Convertirse es amar a la verdad y al bien más que a las propias costumbres. Homilía del lunes de la V semana de Cuaresma (30/03/ 2020)

El Evangelio de hoy nos habla de la intención verdadera del Señor, de la intención verdadera de Dios: salvarnos y no condenarnos. Él desea la conversión del pecador; Él, que hace «gran fiesta en el Cielo por un solo pecador que se arrepiente», por un solo pecador que escapa del mal, que se convierte, que cambia el corazón y la mente.
Según la Ley podrían haber condenado a la mujer. De hecho, lo que pretendían aquellos era esto: condenarla. La Ley mandaba apedrear a las adúlteras pero ¿cuál era el sentido verdadero de esta norma? ¿Qué era en verdad lo que Dios quería? ¿A qué estaba destinada la Ley? ¿Cuál era la voluntad del Señor para con aquella mujer? Jesús lo dijo con toda claridad; Él expresa la voluntad de Dios. Su «tampoco yo te condeno» era la manifestación de que Él no había venido para condenar, ni tampoco la Ley se había hecho para condenar. De igual forma, la conciencia nuestra no nos muestra el camino del bien para condenarnos, sino para conducirnos a la salvación.
Nosotros ahora, en medio de esta gran epidemia, percibimos la necesidad de respetar y seguir normas de conducta; aunque sean limitaciones entendemos que son buenas porque sirven a nuestro bien. Así es también la Ley de Dios. A veces la consideramos incómoda; pero la vemos así simplemente porque contradice nuestro deseo del momento, nuestra voluntad, nuestro egoísmo; aunque en verdad no está para condenarnos, sino para salvarnos.
Por eso los cristianos hablamos de conversión, de cambio del corazón, de apertura de la mente. Conversión quiere decir esto: abrir la mente, darse cuenta de que las cosas no son así, abrirse al horizonte más grande y más verdadero aunque implique cambiar cosas que dábamos por hechas, que llevábamos dentro. Conversión quiere decir amar a la verdad y al bien más que a las propias costumbres y esquemas mentales; abrir el corazón, en definitiva. Y esto nos es posible porque el Señor nos acerca a la Verdad y podemos abrirnos a ella.
En estos días de Cuaresma, en medio de esta pandemia, estamos invitados no solo a esforzarnos por evitar el contagio y ayudar a quien sufre por el virus, sino también a revisar, a entender mejor y a comprender hacia que camino estamos orientando la vida y cómo la estamos viviendo. Y todo con el deseo de abrir el corazón hacia una verdad más grande.
Ahora que las circunstancias nos obligan a dejar costumbres y cambiar modos de hacer, recordemos cuál es el mejor camino y la mejor forma de hacerlo. ¿Quizás no tendré que cambiar yo cosas? ¿No tendré que abrir mi corazón y mi mente a lo que el Señor me dice para evitar el mal? Quizás sí.
El Señor nos dice: coge el camino de la vida, abre el corazón, opta por el bien y camina hacia la salvación. Al menos esto podremos hacerlo en este tiempo de coronavirus.
Hemos de cambiar muchas cosas: pensemos que tenemos una oportunidad. Nuestro corazón tiene ahora una oportunidad de cambio, una oportunidad para abrirse a una vida más verdadera, más profunda.
Si tenemos dificultades, si la convivencia es difícil, pensémoslo: a lo mejor, en el corazón nuestro es un buen tiempo para liberarnos del mal, para renovarnos, para abrirnos a la vida y al camino que el Señor nos quiere indicar.

DATOS PROPORCIONADOS:
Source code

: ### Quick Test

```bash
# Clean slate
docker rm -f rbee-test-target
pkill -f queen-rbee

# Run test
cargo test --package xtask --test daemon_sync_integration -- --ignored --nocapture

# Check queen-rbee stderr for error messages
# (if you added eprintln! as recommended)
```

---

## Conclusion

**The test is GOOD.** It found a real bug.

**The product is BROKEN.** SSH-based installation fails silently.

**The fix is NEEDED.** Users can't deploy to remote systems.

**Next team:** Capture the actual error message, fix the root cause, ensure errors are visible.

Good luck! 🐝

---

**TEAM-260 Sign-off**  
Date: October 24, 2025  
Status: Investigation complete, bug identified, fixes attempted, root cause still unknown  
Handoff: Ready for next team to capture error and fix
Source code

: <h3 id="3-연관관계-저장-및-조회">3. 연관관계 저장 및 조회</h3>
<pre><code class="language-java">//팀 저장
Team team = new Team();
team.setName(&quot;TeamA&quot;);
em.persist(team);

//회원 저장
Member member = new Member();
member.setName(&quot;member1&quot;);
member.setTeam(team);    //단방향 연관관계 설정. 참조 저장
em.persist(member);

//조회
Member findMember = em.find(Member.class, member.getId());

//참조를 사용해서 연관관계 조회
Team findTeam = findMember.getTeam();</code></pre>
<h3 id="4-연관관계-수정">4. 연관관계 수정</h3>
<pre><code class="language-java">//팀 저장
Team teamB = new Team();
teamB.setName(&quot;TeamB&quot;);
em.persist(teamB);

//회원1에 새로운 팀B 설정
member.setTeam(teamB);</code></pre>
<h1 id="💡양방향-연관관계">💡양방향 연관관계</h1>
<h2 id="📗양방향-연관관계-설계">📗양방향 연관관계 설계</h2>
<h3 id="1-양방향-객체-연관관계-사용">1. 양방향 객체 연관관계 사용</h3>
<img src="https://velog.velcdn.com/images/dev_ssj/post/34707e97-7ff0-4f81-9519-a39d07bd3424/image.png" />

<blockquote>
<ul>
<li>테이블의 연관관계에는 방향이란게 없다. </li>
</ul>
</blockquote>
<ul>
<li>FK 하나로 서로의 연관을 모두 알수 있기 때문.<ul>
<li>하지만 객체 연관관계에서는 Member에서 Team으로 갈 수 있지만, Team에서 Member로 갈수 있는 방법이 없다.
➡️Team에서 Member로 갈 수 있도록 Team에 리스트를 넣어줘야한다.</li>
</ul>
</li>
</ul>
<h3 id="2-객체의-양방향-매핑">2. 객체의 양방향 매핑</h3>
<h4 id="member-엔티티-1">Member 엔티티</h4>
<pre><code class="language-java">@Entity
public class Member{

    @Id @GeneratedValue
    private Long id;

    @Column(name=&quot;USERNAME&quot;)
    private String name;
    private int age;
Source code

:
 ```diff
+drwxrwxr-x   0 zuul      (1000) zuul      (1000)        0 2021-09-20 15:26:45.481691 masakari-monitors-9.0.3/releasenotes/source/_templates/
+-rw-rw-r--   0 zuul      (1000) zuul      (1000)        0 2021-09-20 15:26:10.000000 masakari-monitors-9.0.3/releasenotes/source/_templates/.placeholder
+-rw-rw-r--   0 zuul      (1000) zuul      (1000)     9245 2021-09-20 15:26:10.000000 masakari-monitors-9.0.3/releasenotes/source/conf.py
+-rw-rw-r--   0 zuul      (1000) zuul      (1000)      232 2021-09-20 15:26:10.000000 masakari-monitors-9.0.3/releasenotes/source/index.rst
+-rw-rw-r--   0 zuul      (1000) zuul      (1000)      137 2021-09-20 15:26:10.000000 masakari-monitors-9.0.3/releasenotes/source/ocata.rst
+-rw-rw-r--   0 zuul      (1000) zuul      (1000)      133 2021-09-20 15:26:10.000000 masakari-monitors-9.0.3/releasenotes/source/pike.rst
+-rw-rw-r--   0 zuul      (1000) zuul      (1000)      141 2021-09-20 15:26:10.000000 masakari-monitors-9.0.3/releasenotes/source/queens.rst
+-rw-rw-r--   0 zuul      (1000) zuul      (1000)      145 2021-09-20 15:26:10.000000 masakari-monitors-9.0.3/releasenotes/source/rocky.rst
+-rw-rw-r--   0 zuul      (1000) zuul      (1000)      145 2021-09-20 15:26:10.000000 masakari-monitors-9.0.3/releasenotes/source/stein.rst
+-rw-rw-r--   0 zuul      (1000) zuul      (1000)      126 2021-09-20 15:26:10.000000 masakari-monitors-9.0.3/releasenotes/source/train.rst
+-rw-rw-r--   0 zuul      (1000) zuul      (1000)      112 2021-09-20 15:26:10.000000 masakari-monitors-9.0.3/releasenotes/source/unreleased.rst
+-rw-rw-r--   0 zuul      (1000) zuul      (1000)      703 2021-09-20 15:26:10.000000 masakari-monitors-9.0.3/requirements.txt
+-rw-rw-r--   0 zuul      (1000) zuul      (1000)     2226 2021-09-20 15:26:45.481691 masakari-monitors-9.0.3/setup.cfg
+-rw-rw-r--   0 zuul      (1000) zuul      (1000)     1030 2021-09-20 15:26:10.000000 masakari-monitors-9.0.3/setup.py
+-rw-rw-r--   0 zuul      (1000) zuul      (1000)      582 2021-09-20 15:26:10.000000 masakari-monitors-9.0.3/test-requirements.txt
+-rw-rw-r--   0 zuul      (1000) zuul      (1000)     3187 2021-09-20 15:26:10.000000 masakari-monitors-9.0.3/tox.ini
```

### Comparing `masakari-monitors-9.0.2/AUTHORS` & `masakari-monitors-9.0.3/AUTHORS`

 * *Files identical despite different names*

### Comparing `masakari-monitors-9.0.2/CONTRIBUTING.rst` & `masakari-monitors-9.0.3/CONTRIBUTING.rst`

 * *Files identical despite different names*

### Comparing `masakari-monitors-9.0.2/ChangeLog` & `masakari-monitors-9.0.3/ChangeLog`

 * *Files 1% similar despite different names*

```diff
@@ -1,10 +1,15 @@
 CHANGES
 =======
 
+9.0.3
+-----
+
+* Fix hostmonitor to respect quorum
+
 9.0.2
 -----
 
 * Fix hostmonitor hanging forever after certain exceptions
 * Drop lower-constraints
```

TU OBJETIVO:
Reproduce sin cambiar nada todo el pasaje de la homilía que va desde "Por eso los" hasta "verdad más grande.". Responde basándote únicamente en la homilía.

RESPUESTA ESCRITA:
Por eso los cristianos hablamos de conversión, de cambio del corazón, de apertura de la mente. Conversión quiere decir esto: abrir la mente, darse cuenta de que las cosas no son así, abrirse al horizonte más grande y más verdadero aunque implique cambiar cosas que dábamos por hechas, que llevábamos dentro. Conversión quiere decir amar a la verdad y al bien más que a las propias costumbres y esquemas mentales; abrir el corazón, en definitiva. Y esto nos es posible porque el Señor nos acerca a la Verdad y podemos abrirnos a ella.
En estos días de Cuaresma, en medio de esta pandemia, estamos invitados no solo a esforzarnos por evitar el contagio y ayudar a quien sufre por el virus, sino también a revisar, a entender mejor y a comprender hacia que camino estamos orientando la vida y cómo la estamos viviendo. Y todo con el deseo de abrir el corazón hacia una verdad más grande.